───── Records to process ─────

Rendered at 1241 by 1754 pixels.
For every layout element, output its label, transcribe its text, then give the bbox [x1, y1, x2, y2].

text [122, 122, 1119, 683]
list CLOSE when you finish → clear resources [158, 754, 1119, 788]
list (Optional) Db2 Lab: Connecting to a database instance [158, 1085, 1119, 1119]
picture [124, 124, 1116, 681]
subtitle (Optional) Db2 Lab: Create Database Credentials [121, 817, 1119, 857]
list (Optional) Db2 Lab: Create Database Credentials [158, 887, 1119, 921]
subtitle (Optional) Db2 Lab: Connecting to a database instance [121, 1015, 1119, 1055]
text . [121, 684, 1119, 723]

─────

• _What you need to do_
Copy out the lines from the start of the records through the line containing "list CLOSE when", unchanged.

• _Response to this task_
Rendered at 1241 by 1754 pixels.
For every layout element, output its label, transcribe its text, then give the bbox [x1, y1, x2, y2].

text [122, 122, 1119, 683]
list CLOSE when you finish → clear resources [158, 754, 1119, 788]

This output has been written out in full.